Length 12 Kilometres | Highest point 857 metres
Stybarrow Dodd 843m, 2765ft, GR 343189
Watson’s Dodd 789m, 2588ft, GR 336196
Great Dodd 857m, 2811ft, GR 342206
Dodd is the old name for a rounded grassy hill, of which these three are the highest of all fifteen or so in the Lake District. The walk along the high-level ridges connecting them is easy and particularly rewarding, both on account of the extensive views and because they are unfrequented. In springtime they are the haunts of dotterel and golden plovers. These tops are more usually reached from the east where the approaches are more gradual, but the route from the west gives glimpses of rocky ravines as well as close-up views of the splendid and impressive Castle Rock of Triermain.
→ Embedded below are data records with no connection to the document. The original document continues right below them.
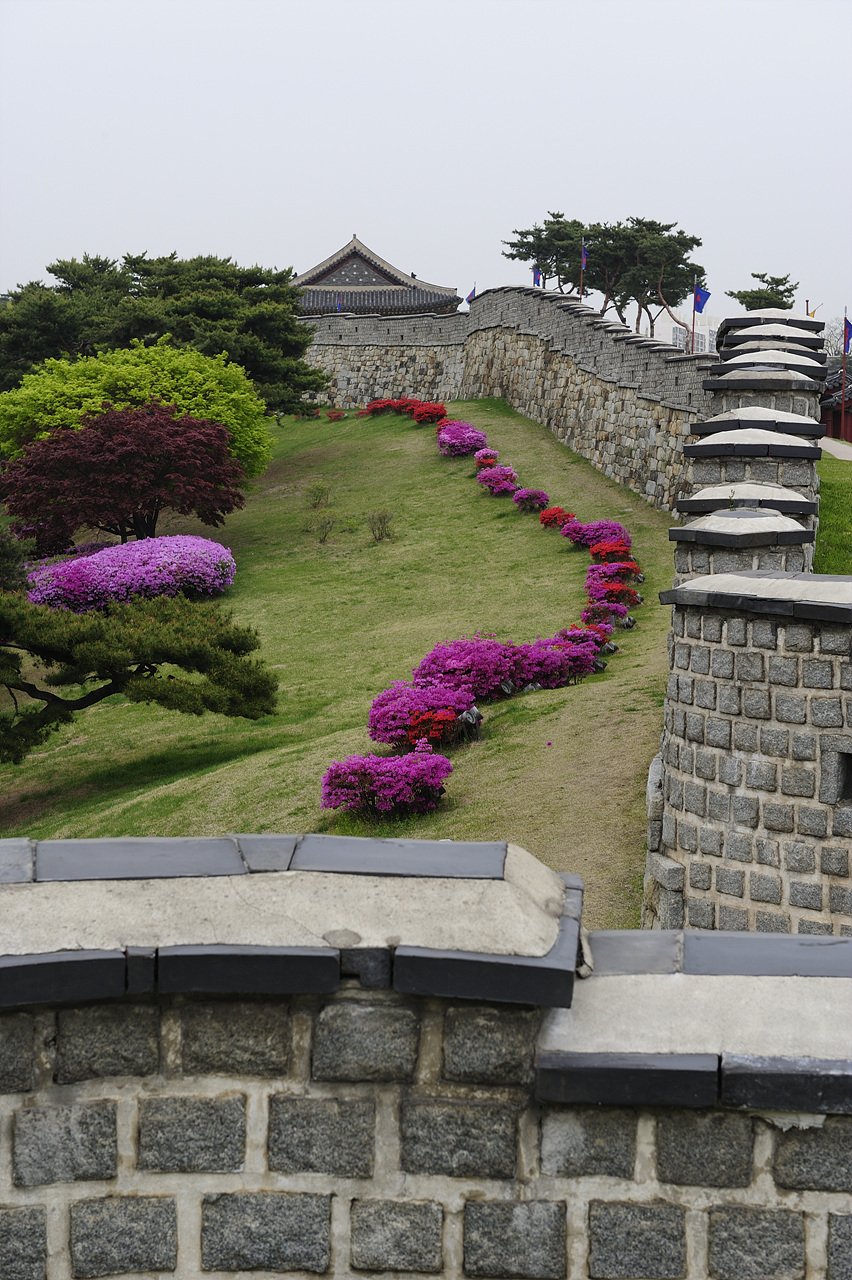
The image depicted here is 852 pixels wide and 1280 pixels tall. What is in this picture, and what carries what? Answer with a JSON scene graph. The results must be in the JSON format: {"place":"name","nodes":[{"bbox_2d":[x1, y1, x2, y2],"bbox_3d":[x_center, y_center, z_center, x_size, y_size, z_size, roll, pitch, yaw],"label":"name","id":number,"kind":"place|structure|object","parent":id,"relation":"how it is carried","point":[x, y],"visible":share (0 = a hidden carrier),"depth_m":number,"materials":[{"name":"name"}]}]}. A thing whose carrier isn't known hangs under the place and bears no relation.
{"place":"outdoors","nodes":[
{"label":"outdoors","id":0,"kind":"place"},
{"bbox_2d":[0,395,686,924],"label":"lawn","id":1,"kind":"structure","parent":0,"point":[470,484],"materials":[{"name":"green plant"}]},
{"bbox_2d":[0,525,30,594],"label":"shrub","id":2,"kind":"object","parent":1,"relation":"on","point":[3,547],"visible":0.93,"depth_m":25.46,"materials":[{"name":"green plant"}]},
{"bbox_2d":[1,401,248,546],"bbox_3d":[-4.536,-2.240,32.241,3.975,2.654,3.981,4,7,31],"label":"red maple tree","id":3,"kind":"object","parent":1,"relation":"on","point":[132,454],"visible":0.98,"depth_m":31.25,"materials":[{"name":"red plant"}]},
{"bbox_2d":[24,534,235,611],"bbox_3d":[-4.072,-0.848,29.151,3.385,1.109,3.468,0,6,0],"label":"azalea shrub","id":4,"kind":"object","parent":1,"relation":"on","point":[160,562],"visible":0.86,"depth_m":28.30,"materials":[{"name":"purple plant"}]},
{"bbox_2d":[0,340,275,472],"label":"green tree","id":5,"kind":"object","parent":1,"relation":"on","point":[130,376],"visible":0.72,"depth_m":36.02,"materials":[{"name":"green plant"}]},
{"bbox_2d":[0,585,278,764],"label":"pine tree","id":6,"kind":"object","parent":1,"relation":"on","point":[155,662],"visible":0.98,"depth_m":19.82,"materials":[{"name":"green plant"}]},
{"bbox_2d":[0,251,321,416],"label":"pine tree","id":7,"kind":"object","parent":1,"relation":"on","point":[105,261],"visible":0.76,"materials":[{"name":"plant"}]},
{"bbox_2d":[304,480,330,508],"bbox_3d":[-1.774,-2.295,35.035,0.657,0.626,0.658,4,7,34],"label":"shrub","id":8,"kind":"object","parent":1,"relation":"on","point":[319,489],"visible":0.99,"depth_m":35.00,"materials":[{"name":"green plant"}]},
{"bbox_2d":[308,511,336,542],"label":"shrub","id":9,"kind":"object","parent":1,"relation":"on","point":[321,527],"visible":0.99,"depth_m":31.79,"materials":[{"name":"green plant"}]},
{"bbox_2d":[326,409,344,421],"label":"red shrub","id":10,"kind":"object","parent":1,"relation":"on","point":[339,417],"visible":0.97,"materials":[{"name":"red plant"}]},
{"bbox_2d":[366,509,395,541],"bbox_3d":[-0.636,-1.585,30.592,0.607,0.608,0.612,4,7,35],"label":"shrub","id":11,"kind":"object","parent":1,"relation":"on","point":[378,529],"visible":0.99,"depth_m":30.57,"materials":[{"name":"green plant"}]},
{"bbox_2d":[321,750,452,818],"bbox_3d":[-0.278,1.016,15.203,1.128,0.534,1.253,0,6,0],"label":"azalea shrub","id":12,"kind":"object","parent":1,"relation":"on","point":[363,777],"visible":0.94,"depth_m":15.02,"materials":[{"name":"purple plant"}]},
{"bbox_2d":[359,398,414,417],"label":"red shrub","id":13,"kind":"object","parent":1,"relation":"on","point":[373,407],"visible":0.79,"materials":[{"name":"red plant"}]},
{"bbox_2d":[365,681,470,746],"bbox_3d":[-0.037,0.594,17.368,1.053,0.581,1.261,0,6,0],"label":"azalea shrub","id":14,"kind":"object","parent":1,"relation":"on","point":[373,715],"visible":0.82,"depth_m":17.15,"materials":[{"name":"purple plant"}]},
{"bbox_2d":[410,402,445,424],"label":"red shrub","id":15,"kind":"object","parent":1,"relation":"on","point":[435,409],"visible":0.89,"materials":[{"name":"red plant"}]},
{"bbox_2d":[404,708,458,747],"bbox_3d":[0.035,0.724,16.775,0.590,0.402,0.682,0,6,0],"label":"red shrub","id":16,"kind":"object","parent":1,"relation":"on","point":[416,735],"visible":0.81,"depth_m":16.66,"materials":[{"name":"red plant"}]},
{"bbox_2d":[436,423,488,457],"bbox_3d":[0.625,-3.484,37.753,1.145,0.738,1.881,0,6,0],"label":"bush","id":17,"kind":"object","parent":1,"relation":"on","point":[470,442],"visible":0.94,"depth_m":37.44,"materials":[{"name":"purple plant"}]},
{"bbox_2d":[456,706,483,741],"bbox_3d":[0.331,0.704,17.391,0.309,0.377,0.314,2,6,21],"label":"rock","id":18,"kind":"object","parent":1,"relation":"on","point":[475,712],"visible":0.75,"depth_m":17.32,"materials":[{"name":"stone"}]},
{"bbox_2d":[411,639,530,698],"bbox_3d":[0.407,0.250,19.254,1.346,0.676,1.388,0,6,0],"label":"azalea shrub","id":19,"kind":"object","parent":1,"relation":"on","point":[430,670],"visible":0.72,"depth_m":18.98,"materials":[{"name":"purple plant"}]},
{"bbox_2d":[474,450,498,468],"bbox_3d":[0.995,-2.911,35.296,0.592,0.432,0.914,0,6,0],"label":"red shrub","id":20,"kind":"object","parent":1,"relation":"on","point":[490,457],"visible":0.89,"depth_m":35.22,"materials":[{"name":"red plant"}]},
{"bbox_2d":[476,464,518,494],"bbox_3d":[1.109,-2.479,33.310,0.850,0.579,1.220,0,6,0],"label":"shrub","id":21,"kind":"object","parent":1,"relation":"on","point":[505,479],"visible":0.95,"depth_m":33.20,"materials":[{"name":"plant"}]},
{"bbox_2d":[513,487,551,510],"bbox_3d":[1.525,-2.036,31.539,0.679,0.462,0.887,0,6,0],"label":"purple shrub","id":22,"kind":"object","parent":1,"relation":"on","point":[540,497],"visible":0.96,"depth_m":31.45,"materials":[{"name":"plant"}]},
{"bbox_2d":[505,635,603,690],"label":"shrub","id":23,"kind":"object","parent":1,"relation":"on","point":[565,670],"visible":0.68,"depth_m":19.82,"materials":[{"name":"purple plant"}]},
{"bbox_2d":[539,506,575,529],"bbox_3d":[1.843,-1.669,30.240,0.659,0.426,0.844,0,6,0],"label":"red shrub","id":24,"kind":"object","parent":1,"relation":"on","point":[560,517],"visible":0.91,"depth_m":30.18,"materials":[{"name":"red plant"}]},
{"bbox_2d":[553,623,614,658],"bbox_3d":[1.475,0.031,21.145,0.793,0.471,0.989,0,6,0],"label":"azalea bush","id":25,"kind":"object","parent":1,"relation":"on","point":[597,642],"visible":0.71,"depth_m":21.09,"materials":[{"name":"red plant"}]},
{"bbox_2d":[562,519,632,548],"bbox_3d":[2.216,-1.340,27.832,1.046,0.554,1.300,0,6,0],"label":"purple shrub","id":26,"kind":"object","parent":1,"relation":"on","point":[604,524],"visible":0.82,"depth_m":27.80,"materials":[{"name":"plant"}]},
{"bbox_2d":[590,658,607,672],"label":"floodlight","id":27,"kind":"object","parent":1,"relation":"on","point":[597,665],"visible":0.58,"depth_m":20.88,"materials":[{"name":"stone"}]},
{"bbox_2d":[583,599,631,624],"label":"azalea bush","id":28,"kind":"object","parent":1,"relation":"on","point":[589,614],"visible":0.86,"depth_m":22.61,"materials":[{"name":"plant"}]},
{"bbox_2d":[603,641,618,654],"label":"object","id":29,"kind":"object","parent":1,"relation":"on","point":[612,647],"visible":0.76,"depth_m":21.73,"materials":[{"name":"grey stone"}]},
{"bbox_2d":[587,539,636,564],"bbox_3d":[2.285,-1.036,26.721,0.762,0.453,0.913,0,6,0],"label":"red shrub","id":30,"kind":"object","parent":1,"relation":"on","point":[619,549],"visible":0.89,"depth_m":26.63,"materials":[{"name":"red plant"}]},
{"bbox_2d":[585,580,640,609],"bbox_3d":[2.014,-0.460,23.743,0.749,0.464,0.988,0,6,0],"label":"red shrub","id":31,"kind":"object","parent":1,"relation":"on","point":[627,594],"visible":0.83,"depth_m":23.73,"materials":[{"name":"red plant"}]},
{"bbox_2d":[585,559,642,585],"bbox_3d":[2.173,-0.743,25.341,0.793,0.477,0.973,0,6,0],"label":"azalea bush","id":32,"kind":"object","parent":1,"relation":"on","point":[632,569],"visible":0.83,"depth_m":25.27,"materials":[{"name":"red plant"}]},
{"bbox_2d":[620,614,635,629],"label":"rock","id":33,"kind":"object","parent":1,"relation":"on","point":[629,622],"visible":0.88,"depth_m":23.12,"materials":[{"name":"grey stone"}]},
{"bbox_2d":[292,235,460,317],"label":"temple building","id":34,"kind":"structure","parent":0,"point":[426,301],"materials":[{"name":"grey tile"}]},
{"bbox_2d":[0,0,851,330],"label":"sky","id":35,"kind":"structure","parent":0,"point":[475,8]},
{"bbox_2d":[0,834,851,1279],"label":"stone wall","id":36,"kind":"structure","parent":0,"point":[165,1248],"depth_m":2.85,"materials":[{"name":"grey stone"}]},
{"bbox_2d":[297,286,714,512],"label":"stone wall","id":37,"kind":"structure","parent":0,"point":[503,296],"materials":[{"name":"grey stone"}]},
{"bbox_2d":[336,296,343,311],"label":"flag","id":38,"kind":"object","parent":37,"relation":"attached to","point":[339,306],"visible":0.47,"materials":[{"name":"blue fabric"}]},
{"bbox_2d":[465,286,476,302],"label":"flag","id":39,"kind":"object","parent":37,"relation":"attached to","point":[470,296],"visible":0.58,"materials":[{"name":"blue fabric"}]},
{"bbox_2d":[532,266,542,286],"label":"flag","id":40,"kind":"object","parent":37,"relation":"attached to","point":[537,279],"visible":0.52,"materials":[{"name":"blue fabric"}]},
{"bbox_2d":[650,310,717,352],"label":"white building","id":41,"kind":"structure","parent":0,"point":[674,324],"materials":[{"name":"white"}]},
{"bbox_2d":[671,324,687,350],"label":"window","id":42,"kind":"structure","parent":41,"relation":"in","point":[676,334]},
{"bbox_2d":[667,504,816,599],"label":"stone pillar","id":43,"kind":"structure","parent":0,"point":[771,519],"depth_m":12.29,"materials":[{"name":"stone"}]},
{"bbox_2d":[644,312,850,944],"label":"stone wall","id":44,"kind":"structure","parent":0,"point":[748,820],"depth_m":10.06,"materials":[{"name":"stone"}]},
{"bbox_2d":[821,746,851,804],"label":"window","id":45,"kind":"structure","parent":44,"relation":"in","point":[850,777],"depth_m":9.51,"materials":[{"name":"grey stone"}]},
{"bbox_2d":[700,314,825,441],"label":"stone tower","id":46,"kind":"structure","parent":0,"point":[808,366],"materials":[{"name":"stone"}]},
{"bbox_2d":[815,453,851,575],"label":"lawn","id":47,"kind":"structure","parent":0,"point":[838,489],"materials":[{"name":"green plant"}]},
{"bbox_2d":[818,436,851,460],"label":"path","id":48,"kind":"structure","parent":0,"point":[833,442],"materials":[{"name":"grey"}]},
{"bbox_2d":[819,362,851,440],"label":"red building","id":49,"kind":"structure","parent":0,"point":[833,432],"materials":[{"name":"red"}]},
{"label":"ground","id":50,"kind":"structure","parent":0},
{"bbox_2d":[579,236,585,302],"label":"flagpole","id":51,"kind":"object","parent":50,"relation":"on","point":[582,266],"visible":0.49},
{"bbox_2d":[580,242,588,269],"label":"flag","id":52,"kind":"object","parent":51,"relation":"attached to","point":[584,256],"visible":0.85,"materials":[{"name":"blue fabric"}]},
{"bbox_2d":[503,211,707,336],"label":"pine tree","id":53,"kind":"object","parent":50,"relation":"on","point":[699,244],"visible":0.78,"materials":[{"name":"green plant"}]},
{"bbox_2d":[691,285,697,351],"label":"flagpole","id":54,"kind":"object","parent":50,"relation":"on","point":[694,329],"visible":0.65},
{"bbox_2d":[693,285,710,313],"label":"flag","id":55,"kind":"object","parent":54,"relation":"attached to","point":[699,309],"visible":0.94,"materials":[{"name":"blue fabric"}]},
{"bbox_2d":[727,271,800,311],"label":"pine tree","id":56,"kind":"object","parent":50,"relation":"on","point":[743,296],"visible":0.41,"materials":[{"name":"plant"}]},
{"bbox_2d":[806,300,817,317],"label":"flag","id":57,"kind":"object","parent":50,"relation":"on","point":[813,314],"visible":0.39,"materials":[{"name":"yellow fabric"}]},
{"bbox_2d":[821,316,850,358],"label":"bare tree","id":58,"kind":"object","parent":50,"relation":"on","point":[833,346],"visible":0.5,"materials":[{"name":"plant"}]},
{"bbox_2d":[840,308,848,443],"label":"flagpole","id":59,"kind":"object","parent":50,"relation":"on","point":[843,412],"visible":0.92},
{"bbox_2d":[841,316,851,353],"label":"flag","id":60,"kind":"object","parent":59,"relation":"attached to","point":[848,324],"visible":0.98,"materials":[{"name":"blue fabric"}]}
]}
Park in the United Utilities car park at Legburthwaite on the west side of the St John’s in the Vale road. Walk south along the road to the telephone box at Stanah and turn left, crossing a high wall by a wooden stile. Cross the leat (capturing water for Thirlmere from Ladknott and Mill Gills) and a footbridge. A path rises steeply by the side of Stanah Gill, with views of its tumbling waterfalls. On reaching a sheepfold, the steep part is over and the path continues easily to Sticks Pass. Turn left, almost due north, to reach a minor top and then head NE to reach the upright blue slate slab marking the highest point of Stybarrow Dodd (5km, 676m, 2hr 25min).
After appreciating the extensive views, join the path which lead NW to Watson’s Dodd, slightly offset from the line of the ridge. To reach Great Dodd, the line is now NE, rising about 54m after an almost imperceptible descent. In mist, take care to avoid the path which forks left here to contour round Millgill Head. The large shelter cairn on top is 100 metres further south than the highest point but it is a better spot for views (8.5km, 772m, 3hr 25min).
To descend, head SW then west to Little Dodd, avoiding the main path which curves around to Calfhow Pike and Clough Head. Little Dodd is no more than a rounded protuberance, but from it you should be able to spot a cairn, ESE, which is the next point to aim for. There is no descent path but the ground is mainly short grass and easy underfoot. As the distant hills disappear from view, Castle Rock looms larger, with the overhanging north face on the right. When the ground steepens, a path develops and leads to the only possible crossing place of Mill Gill, between the upper and lower ravines. Go left over the neck of ground connecting Castle Rock with the fell, through a narrow open gateway and down to reach the leat at a point where it emerges from a tunnel. Turn right and follow the path along the upper edge of a small copse of larches. After crossing a slate stile, go down at the side of the wall to reach the road exactly opposite a path into the car park (12.5km, 4hr 25min).